Well, here’s something interesting. The Sony Xperia XZ Premium is a 2017 flagship that is most notable for its 4K HDR display, but there’s another hidden trick up its sleeve: Its display panel actually supports a high frame rate 120Hz mode like the Razer Phone. Rumors of this hidden screen mode have been floating around the Internet since around the time of the device’s launch, but because it requires a modification to the kernel to enable, not many users have been able to actually test it. Recently, however, we’ve been hearing that many users have started to test this hidden screen mode…and the results are pretty inconsistent, unfortunately.
For context, the Xperia XZ Premium display panel supports 3 screen modes: 1080p@60fps, 2160p@60fps, and lastly the disabled 1080p@120fps mode. This disabled high frame rate mode can be enabled by reverting this commit to the display panel configuration in the kernel source code.
Thanks to the Sony Open Device Program which supports the Xperia XZ Premium for its latest Android Oreo release (and even on Linux kernel version 4.4!), it’s fairly easy for developers to build a functional AOSP ROM for the device. (Unfortunately, there’s the lingering issue with the DRM keys being wiped when unlocking the bootloader, resulting in shoddy camera performance.) Using the latest sources, XDA Member uditrawat compiled Android 8.1 Oreo for the XZ Premium with support for the 120Hz screen mode.
According to various members of our forums who tested the build, the results are inconsistent. Some say that it works, while others say it’s nothing but a placebo. Personally, I think if it worked, it would be very easy to notice. Perhaps AOSP doesn’t support high frame rate displays natively and instead requires additional patches to the framework.
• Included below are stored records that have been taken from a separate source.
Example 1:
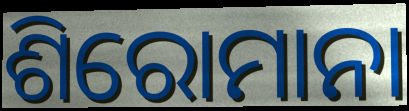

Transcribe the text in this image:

ଶିରୋମାନା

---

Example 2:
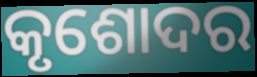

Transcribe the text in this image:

କୃଶୋଦର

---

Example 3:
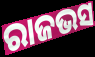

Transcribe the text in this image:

ରାଜଭସ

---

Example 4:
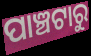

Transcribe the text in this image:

ପାଞ୍ଚଟାରୁ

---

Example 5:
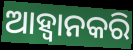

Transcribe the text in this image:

ଆହ୍ୱାନକରି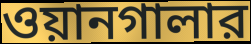
ওয়ানগালার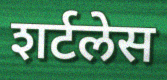
शर्टलेस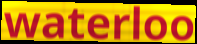
waterlooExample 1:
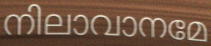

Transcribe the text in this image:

നിലാവാനമേ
One tester who flashed a Generic System Image build of LineageOS 15.1 for the Razer Phone reported that the phone ran at 90Hz (the default refresh rate specified in that phone’s kernel), so I’m not too sure of the reason why it doesn’t work for the Sony Xperia XZ Premium.
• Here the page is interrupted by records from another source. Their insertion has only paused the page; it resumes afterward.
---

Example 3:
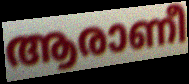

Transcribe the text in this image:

ആരാണീ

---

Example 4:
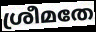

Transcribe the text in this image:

ശ്രീമതേ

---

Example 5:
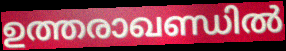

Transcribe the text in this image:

ഉത്തരാഖണ്ഡിൽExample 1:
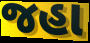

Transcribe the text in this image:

જહા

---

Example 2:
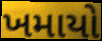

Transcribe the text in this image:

ખમાયો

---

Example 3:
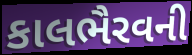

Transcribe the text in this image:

કાલભૈરવની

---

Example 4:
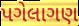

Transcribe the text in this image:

પગેલાગણ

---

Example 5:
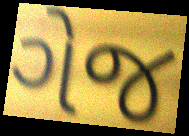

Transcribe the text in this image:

ગેજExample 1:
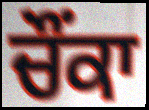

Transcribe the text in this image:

ਚੌਂਕਾ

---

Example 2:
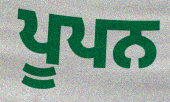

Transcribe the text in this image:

ਪੂਪਨ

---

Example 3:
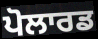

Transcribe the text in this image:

ਪੋਲਾਰਡ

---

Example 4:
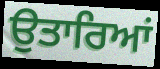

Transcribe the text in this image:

ਉਤਾਰਿਆਂ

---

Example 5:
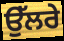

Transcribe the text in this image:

ਉੱਲਰੇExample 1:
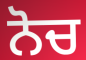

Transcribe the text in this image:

ਨੋਚ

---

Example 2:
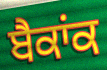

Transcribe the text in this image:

ਬੈਕਾਂਕ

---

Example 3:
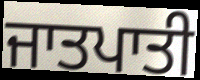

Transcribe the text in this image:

ਜਾਤਪਾਤੀ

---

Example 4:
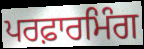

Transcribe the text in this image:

ਪਰਫ਼ਾਰਮਿੰਗ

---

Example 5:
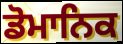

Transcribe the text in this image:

ਡੋਮਾਨਿਕ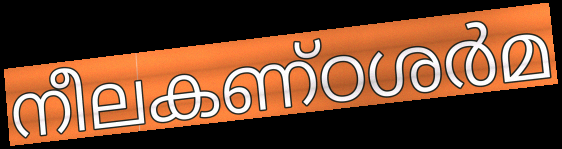
നീലകണ്ഠശർമ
Regardless, it’s quite an interesting development to watch. There must have been a good reason why the Sony Xperia XZ Premium doesn’t allow for the 120Hz refresh rate out of the box. I don’t think it has to do with performance as the device uses the same system-on-chip as the Razer Phone (the Qualcomm Snapdragon 835), so I’m leaning towards Android compatibility or perhaps display panel inconsistency. Hopefully, developers are able to work out the kinks here to get the Sony Xperia XZ Premium stable at 120Hz, or hopefully, Android P will officially add support for high frame rate displays. Given Sony’s track record with submitting upstream changes to AOSP, I would think that if the company truly wanted the XZ Premium to support the high frame rate mode, we would be seeing support for it in AOSP already.